For as long as I can remember, I’ve always been fascinated by the people and cultures of the Far East. As a child growing up in 1980’s America, it was nearly impossible to ignore the news stories concerning Japan’s economic rise. Time and time again I would spot magazine covers referencing to America’s imminent economic decline. It was only a matter of time, these articles argued, that American workers would be bowing to their Japanese employers. Now, some thirty years later, many Americans are concerned about another growing East Asian power. The country I am referencing to of course is the People’s Republic of China. In order to find out whether or not these fears are well founded, I feel it is necessary for me to experience the country up close.

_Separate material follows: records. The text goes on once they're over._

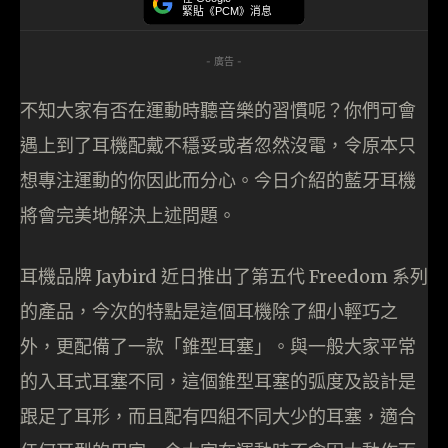
緊貼《PCM》消息
- 廣告 -
不知大家有否在運動時聽音樂的習慣呢？你們可會
遇上到了耳機配戴不穩妥或者忽然沒電，令原本只
想專注運動的你因此而分心。今日介紹的藍牙耳機
將會完美地解決上述問題。
耳機品牌 Jaybird 近日推出了第五代 Freedom 系列
的產品，今次的特點是這個耳機除了細小輕巧之
外，更配備了一款「錐型耳塞」。與一般大家平常
的入耳式耳塞不同，這個錐型耳塞的弧度及設計是
跟足了耳形，而且配有四組不同大少的耳塞，適合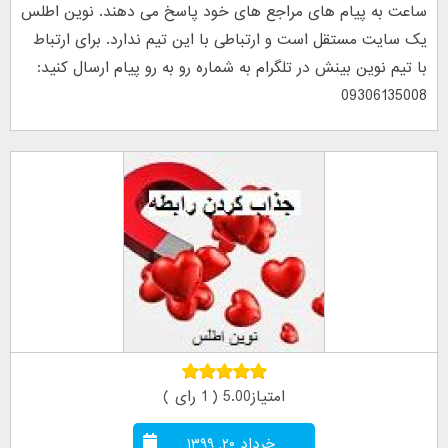
ساعت به پیام های مراجع های خود پاسخ می دهند. نوین اطلس
یک سایت مستقل است و ارتباطی با این تیم ندارد. برای ارتباط
با تیم نوین بینش در تلگرام به شماره رو به رو پیام ارسال کنید:
09306135008
امتیاز5.00 ( 1 رای )
خرداد ۲۰, ۱۳۹۹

This will allow me to get beyond the current news headlines and see if China has what it takes to become the world’s most dominant economic power.
As I arrive at Beijing Capital International Airport, I am greeted by my friendly tour guide who efficiently escorts me to my hotel. As I drop my bags off at my room, I experience the feeling of intense hunger. This fierce appetite of mine is the result of skipping all meals on the sixteen hour flight. Having successfully avoided jet leg on a flight to Japan two years ago by employing this method, I have attempted this trick again. There are not a whole lot of food options being that it’s ten o’clock in the evening and my hotel is located on the outskirts of the city. As a result, I grab some fast food at the shopping center across the street and return to my room to pig out in private. One of the nice things about this trip is that all of my lodgings are at four and five star hotels. I assume this is due to the fact that the average American earns so much more money than the average Chinese person. As a result, staying at four and five star hotels in China is a fairly affordable endeavor. As nice as it is to experience such luxury, I remind myself that the reason I am here is to absorb the local culture and get a sense of the country.
I am filled with much anticipation on my first full day in Beijing. After getting breakfast, I hang outside the hotel and wait to meet up with our tour group and guide. It has only been forty-five minutes and already my contact lenses are beginning to bother me. From where I am currently standing, the air quality in Beijing doesn’t appear to be too bad. The unexpected presence of trees all over the city only reinforces this initial impression. Yet as my throat starts bothering me and I let out a sneeze or two, I begin to realize just how wrong this initial belief is. It is at this moment that the decision is made to leave my contact lenses back at the hotel and instead wear my glasses for the rest of the trip.